» **Activity**
Which lines in the data below contain the word "CONCURSO"? Return each of them.

Collected data:
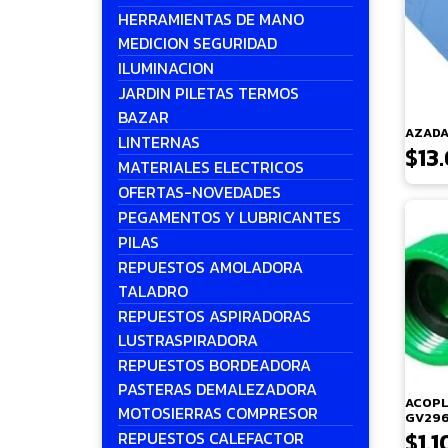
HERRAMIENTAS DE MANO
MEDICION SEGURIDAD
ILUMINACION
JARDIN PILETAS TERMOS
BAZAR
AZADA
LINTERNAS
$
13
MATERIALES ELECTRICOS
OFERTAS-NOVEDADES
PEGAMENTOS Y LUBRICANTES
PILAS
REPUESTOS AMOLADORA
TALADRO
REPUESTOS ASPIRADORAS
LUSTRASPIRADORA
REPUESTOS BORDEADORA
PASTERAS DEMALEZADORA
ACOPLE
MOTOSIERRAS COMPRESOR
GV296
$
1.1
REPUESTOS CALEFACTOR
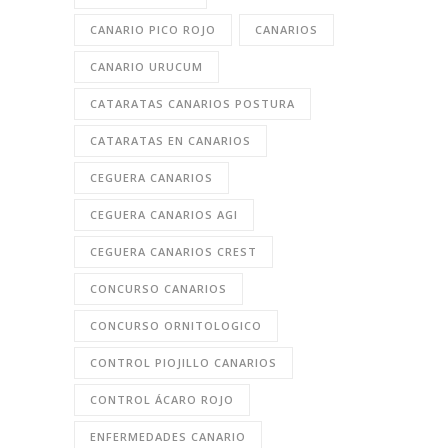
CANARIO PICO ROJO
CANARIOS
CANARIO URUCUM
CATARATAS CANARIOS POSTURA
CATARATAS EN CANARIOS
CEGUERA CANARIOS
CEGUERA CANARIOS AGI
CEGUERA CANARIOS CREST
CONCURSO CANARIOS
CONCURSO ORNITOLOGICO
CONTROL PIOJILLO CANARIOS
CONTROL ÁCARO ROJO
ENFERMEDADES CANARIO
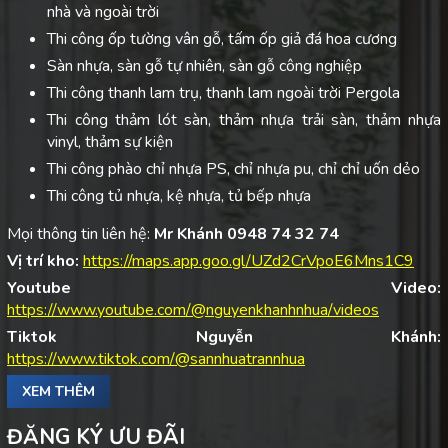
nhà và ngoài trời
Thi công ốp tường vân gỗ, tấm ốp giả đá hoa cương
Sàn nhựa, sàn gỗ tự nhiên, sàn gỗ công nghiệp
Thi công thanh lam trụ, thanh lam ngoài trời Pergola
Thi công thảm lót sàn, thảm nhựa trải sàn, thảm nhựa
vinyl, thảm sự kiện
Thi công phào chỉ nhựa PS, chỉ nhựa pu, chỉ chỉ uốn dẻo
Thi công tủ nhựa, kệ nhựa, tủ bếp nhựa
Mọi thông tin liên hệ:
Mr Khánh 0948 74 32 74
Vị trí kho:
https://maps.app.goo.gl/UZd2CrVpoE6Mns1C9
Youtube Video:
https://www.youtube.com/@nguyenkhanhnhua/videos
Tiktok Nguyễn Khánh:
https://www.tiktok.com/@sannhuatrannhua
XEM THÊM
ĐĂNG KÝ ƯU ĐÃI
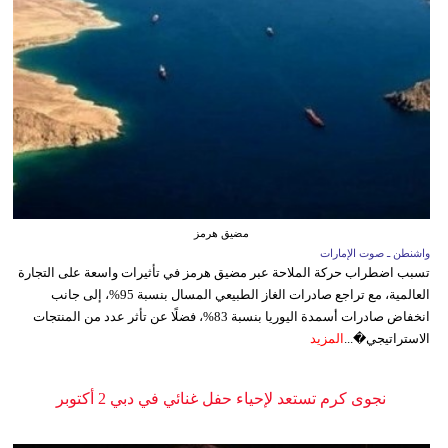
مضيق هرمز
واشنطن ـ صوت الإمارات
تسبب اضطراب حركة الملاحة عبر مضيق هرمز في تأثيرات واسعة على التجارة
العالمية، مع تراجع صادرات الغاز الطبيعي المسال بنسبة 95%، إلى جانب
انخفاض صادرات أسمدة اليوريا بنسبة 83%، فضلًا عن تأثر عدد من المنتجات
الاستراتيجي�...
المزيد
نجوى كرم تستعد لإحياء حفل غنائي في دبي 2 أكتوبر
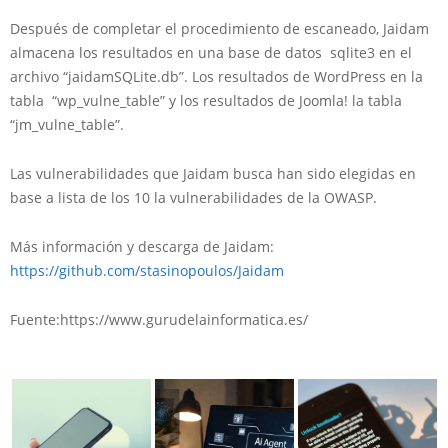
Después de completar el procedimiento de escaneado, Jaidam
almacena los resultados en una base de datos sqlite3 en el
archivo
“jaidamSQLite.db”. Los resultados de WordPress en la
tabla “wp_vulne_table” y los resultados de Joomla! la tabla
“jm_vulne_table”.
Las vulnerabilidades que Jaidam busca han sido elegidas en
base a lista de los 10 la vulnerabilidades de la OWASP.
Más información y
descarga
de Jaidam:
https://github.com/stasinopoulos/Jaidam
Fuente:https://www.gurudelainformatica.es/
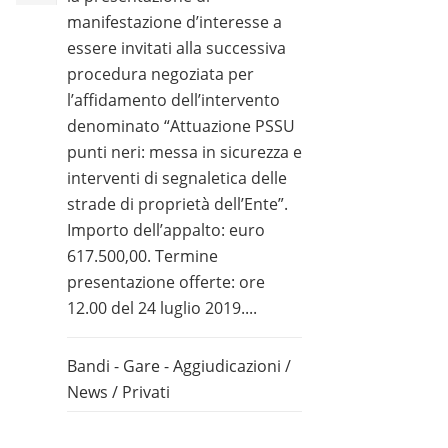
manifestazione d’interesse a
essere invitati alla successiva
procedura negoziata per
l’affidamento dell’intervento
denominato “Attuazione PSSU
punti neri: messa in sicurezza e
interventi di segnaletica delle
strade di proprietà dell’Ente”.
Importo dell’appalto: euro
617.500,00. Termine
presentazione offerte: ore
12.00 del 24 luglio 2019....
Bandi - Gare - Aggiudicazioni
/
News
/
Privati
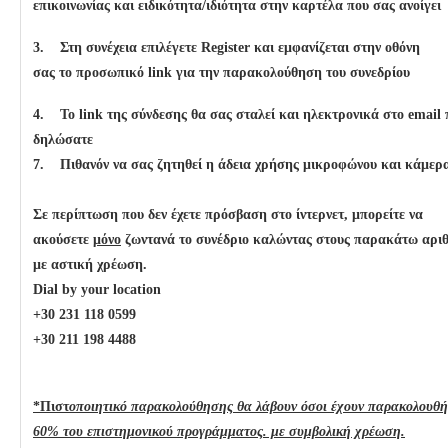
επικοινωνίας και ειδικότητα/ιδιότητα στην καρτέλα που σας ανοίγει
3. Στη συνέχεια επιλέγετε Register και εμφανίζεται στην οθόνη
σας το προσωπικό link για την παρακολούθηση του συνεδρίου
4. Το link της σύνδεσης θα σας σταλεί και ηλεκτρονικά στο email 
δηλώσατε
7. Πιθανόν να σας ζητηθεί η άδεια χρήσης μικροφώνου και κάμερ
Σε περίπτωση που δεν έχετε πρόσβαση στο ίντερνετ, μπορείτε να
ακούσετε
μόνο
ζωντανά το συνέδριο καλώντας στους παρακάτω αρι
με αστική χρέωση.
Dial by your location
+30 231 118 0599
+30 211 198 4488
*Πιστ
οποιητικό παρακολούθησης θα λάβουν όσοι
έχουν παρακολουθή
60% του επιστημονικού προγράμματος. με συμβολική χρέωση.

» **Solution**
CONCURSO CANARIOS
CONCURSO ORNITOLOGICO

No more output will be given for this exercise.